As I mentioned in one of my replies to your other comments, I did try to use this definition instead of the FastISel ones within PPCFastISel.cpp and there weren’t any issues.
It may be possible that we can get rid of CC_PPC64_ELF_FIS, although I’m not sure if we should do it within this patch. @nemanjai Do you have any thoughts on this?

I'd rather not change anything in FastISel for now. But feel free to add a TODO to remove it in the future if it is completely equivalent to the new one (although I am not convinced it is completely equivalent nor that it will remain so as we add functionality to it).

amyk updated this revision to Diff 492747.Jan 27 2023, 7:00 AM
amyk marked 2 inline comments as done.

Address review comments from Nemanja to simplify the register allocation function and also to add documentation to parts of the code.

llvm/lib/Target/PowerPC/PPCCallingConv.cpp
40

Thank you for the suggestion Nemanja. I've looked into this and tweaked it slightly. This simplification should suffice.

47–48

I thought it was before, but realized that after I updated the patch after Stefan's comment, this should only run once. Thus, it would make sense to remove this loop.

51

I have added a comment to state that MVT::ppcf128 does indeed get broken up to two MVT::f64s here.

amyk marked 5 inline comments as done.Jan 27 2023, 11:17 AM

Overall I think this patch looks great.

I've only added one comment. It relates to the way that a test case has changed when a struct is being passed in as a parameter.
I know that this is work in progress and it is quite possible that passing structs is not yet supported. If that's the case just add a comment (or TODO) into the test to show that the results are wrong and we know they are wrong and that they will be fixed at a later date.

llvm/lib/Target/PowerPC/PPCISelLowering.cpp
18258

I'm happy if this is a separate patch that comes after or even as a TODO in the code for us to look at later.

llvm/test/CodeGen/PowerPC/GlobalISel/irtranslator-args-lowering.ll
82

This is interesting because we are changing the way that a struct is being passed in registers.
Which of these set of liveins is correct?

My understanding of the ABI (and I could be wrong here so please read and make sure) is that non-homogeneous structs are passed as a block of memory. For example the i8 and float would be in R3 at the same time.
So, it might look something like this:

R3 -> i8, float
R4 -> i32, i32
R5 -> i32

If we look at it that way we should only be using R3, R4, R5.

Either way, I think it is important to look at this and figure out why it changes and what the ABI says.

amyk added inline comments.Jan 27 2023, 2:17 PM
llvm/test/CodeGen/PowerPC/GlobalISel/irtranslator-args-lowering.ll
82

I count be misunderstanding this as well but when reading the ABI initially, I understood it the same as you described in your comment where we would be utilizing r2, r4 and r5 for this particular struct.

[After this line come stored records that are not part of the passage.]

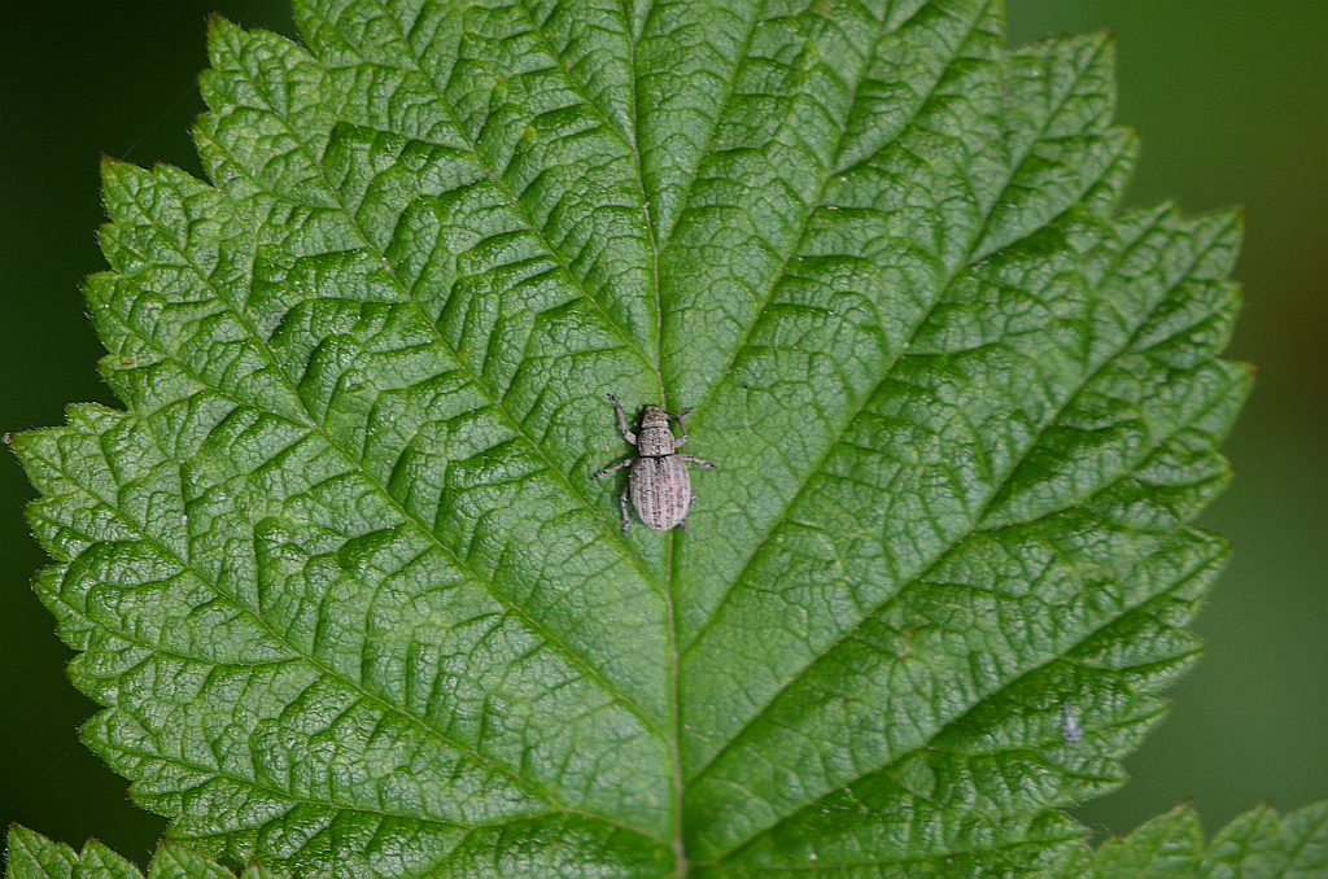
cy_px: 440
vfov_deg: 4.6
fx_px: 11043
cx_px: 664
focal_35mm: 300
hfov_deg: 6.9
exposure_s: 1/125
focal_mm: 200
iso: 125
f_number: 8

Essentially, I thought that both the original and updated liveins is incorrect, just because this implementation is meant to handle simple cases of integers, floats and vectors within registers and doesn't fully support structs yet. I thought I had put a comment denoting this before but it turns out that I didn't, so thank you for pointing this out, Stefan.

I can definitely add the TODO here, and we can plan to add support for structs in a follow up patch at a later time. I also just wanted to check with @nemanjai if this is a reasonable approach for this patch.

nemanjai accepted this revision.Feb 24 2023, 6:42 AM

LGTM.

llvm/test/CodeGen/PowerPC/GlobalISel/irtranslator-args-lowering.ll
82

One easy way to resolve this is to compile something with current compilers that accesses the members from Stefan's example and see which register they're expected to be in.

Also, if we happen to do the wrong thing for GlobalISel for now for passing structs, I'm perfectly fine with marking it as a TODO to fix it later.

This revision is now accepted and ready to land.Feb 24 2023, 6:42 AM
This revision was landed with ongoing or failed builds.Mar 27 2023, 6:23 AM
This revision was automatically updated to reflect the committed changes.
amyk added inline comments.Mar 27 2023, 6:33 AM
llvm/test/CodeGen/PowerPC/GlobalISel/irtranslator-args-lowering.ll
82

Sounds good. I have added a TODO when I committed the patch. The correct way appears to be what Stefan has outlined/what was discussed (R3, R4, R5).